Charles Urstadt, vice chairperson of the B.P.C.A. board, said the question of offering rent relief is not a simple one. He objects to any changes to ground rent agreements that reduce the amount of money that goes to the city for affordable housing.
Urstadt said that when the authority sells bonds, the deals are based on the authority’s finances, including the amount of ground rent the authority expects to collect. Changing the ground rents could violate those agreements, Urstadt said.
In addition, Urstadt pointed out that the city should have a say in any changes, since the city is the party that gets much of the ground rent money. A spokesperson for the mayor’s office said in an e-mail that the city would have to review the details of any proposal before commenting.
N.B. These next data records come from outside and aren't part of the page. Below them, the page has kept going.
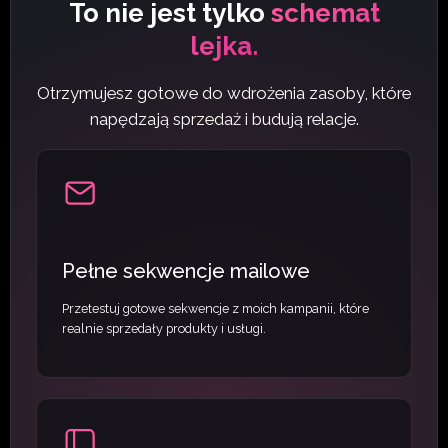
To nie jest tylko
schemat
lejka.
Otrzymujesz gotowe do wdrożenia zasoby, które
napędzają sprzedaż i budują relacje.
Pełne sekwencje mailowe
Przetestuj gotowe sekwencje z moich kampanii, które
realnie sprzedały produkty i usługi.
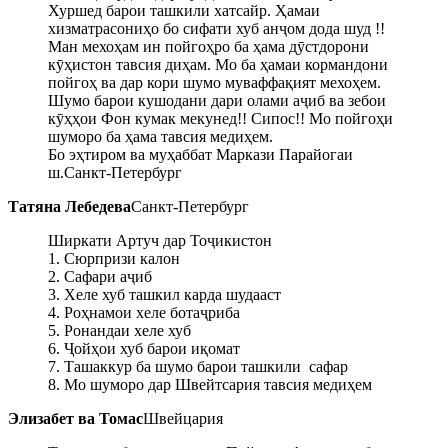
Хуршед барои ташкили хатсайр. Ҳамаи
хизматрасониҳо бо сифати хуб анҷом дода шуд !!
Ман мехоҳам ин пойгоҳро ба ҳама дӯстдорони
кӯҳистон тавсия диҳам. Мо ба ҳамаи кормандони
пойгоҳ ва дар кори шумо муваффақият мехоҳем.
Шумо барои кушодани дари олами аҷиб ва зебои
кӯҳҳои Фон кумак мекунед!! Сипос!! Мо пойгоҳи
шуморо ба ҳама тавсия медиҳем.
Бо эҳтиром ва муҳаббат Маркази Парайогаи
ш.Санкт-Петербург
Татяна Лебедева
Санкт-Петербург
Ширкати Артуч дар Тоҷикистон
1. Сюрпризи калон
2. Сафари аҷиб
3. Хеле хуб ташкил карда шудааст
4. Роҳнамои хеле ботаҷриба
5. Ронандаи хеле хуб
6. Ҷойҳои хуб барои иқомат
7. Ташаккур ба шумо барои ташкили сафар
8. Мо шуморо дар Швейтсария тавсия медиҳем
Элизабет ва Томас
Швейцария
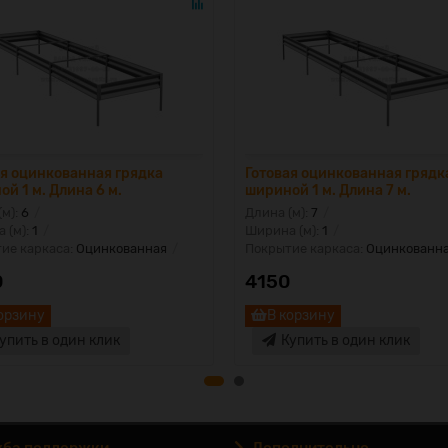
ая оцинкованная грядка
Готовая оцинкованная грядк
й 1 м. Длина 6 м.
шириной 1 м. Длина 7 м.
(м):
6
Длина (м):
7
 (м):
1
Ширина (м):
1
ие каркаса:
Оцинкованная
Покрытие каркаса:
Оцинкованн
0
4150
орзину
В корзину
упить в один клик
Купить в один клик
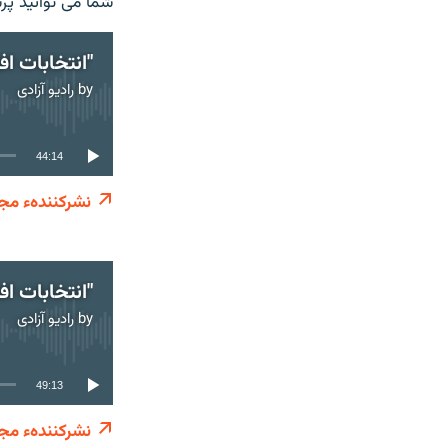
شما می توانید پر
by
رادیو آزادی
44:14
نشرکنندهء مجز
by
رادیو آزادی
49:13
نشرکنندهء مجز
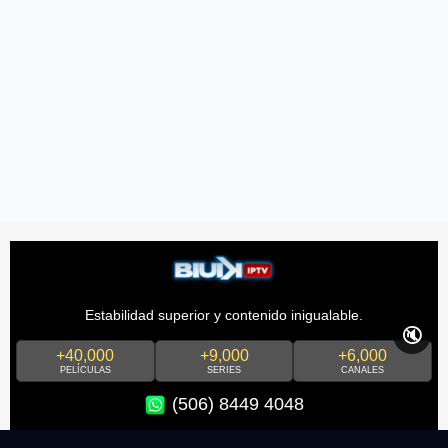
Estabilidad superior y contenido inigualable.
🔇
+40,000
+9,000
+6,000
PELÍCULAS
SERIES
CANALES
(506) 8449 4048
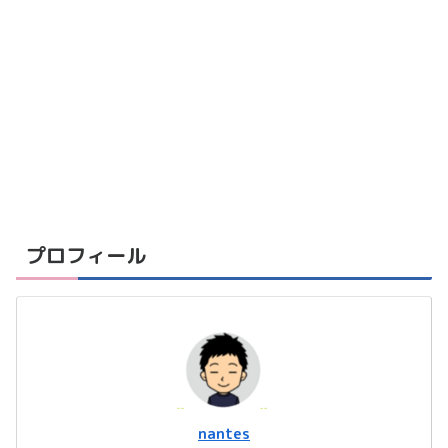
プロフィール
nantes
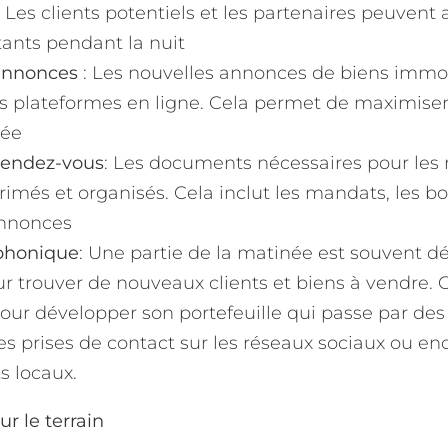
 Les clients potentiels et les partenaires peuvent
nts pendant la nuit
annonces
: Les nouvelles annonces de biens immob
es plateformes en ligne. Cela permet de maximiser l
née
rendez-vous
: Les documents nécessaires pour les 
imés et organisés. Cela inclut les mandats, les bon
annonces
éphonique
: Une partie de la matinée est souvent d
r trouver de nouveaux clients et biens à vendre. 
our développer son portefeuille qui passe par des
s prises de contact sur les réseaux sociaux ou en
s locaux.
ur le terrain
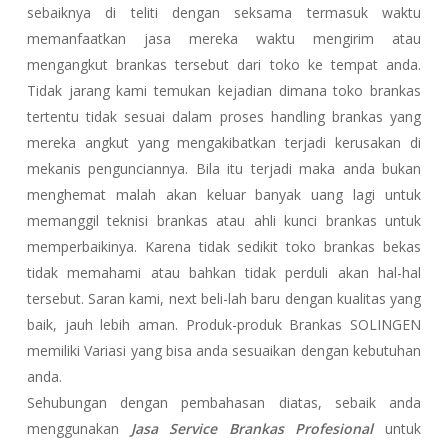
sebaiknya di teliti dengan seksama termasuk waktu
memanfaatkan jasa mereka waktu mengirim atau
mengangkut brankas tersebut dari toko ke tempat anda.
Tidak jarang kami temukan kejadian dimana toko brankas
tertentu tidak sesuai dalam proses handling brankas yang
mereka angkut yang mengakibatkan terjadi kerusakan di
mekanis pengunciannya. Bila itu terjadi maka anda bukan
menghemat malah akan keluar banyak uang lagi untuk
memanggil teknisi brankas atau ahli kunci brankas untuk
memperbaikinya. Karena tidak sedikit toko brankas bekas
tidak memahami atau bahkan tidak perduli akan hal-hal
tersebut. Saran kami, next beli-lah baru dengan kualitas yang
baik, jauh lebih aman. Produk-produk Brankas SOLINGEN
memiliki Variasi yang bisa anda sesuaikan dengan kebutuhan
anda.
Sehubungan dengan pembahasan diatas, sebaik anda
menggunakan
Jasa Service Brankas Profesional
untuk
One argument against changing the ground rents is that the condo owners knew what they were getting into when they bought their units, and they received a below-market price for the units because of the future ground rent increases.
In the 1990s, Battery Park City apartments sold for 25 to 30 percent less than comparable units in other neighborhoods, said Tam, the broker.
“If you bought it over 10 years ago, then you have good deal,” Tam said.
Both Tam and Lautin, the Prudential broker, said reducing ground rents would increase sales prices, which would benefit current residents.
Wallace, the Liberty House resident, said he is not looking to make money off of a reduction in ground rent — he just wants to be able to afford to stay in his home. While Wallace said he has always known about the rent increase, he was not expecting it to come in the middle of an economic downturn. At a time when corporate America is receiving all sorts of subsidies and tax breaks, Wallace said it makes sense to offer some assistance to homeowners like himself and his neighbors.
“This is a cost of living issue,” Wallace said. “We’re just trying to make sure we have enough to get by.”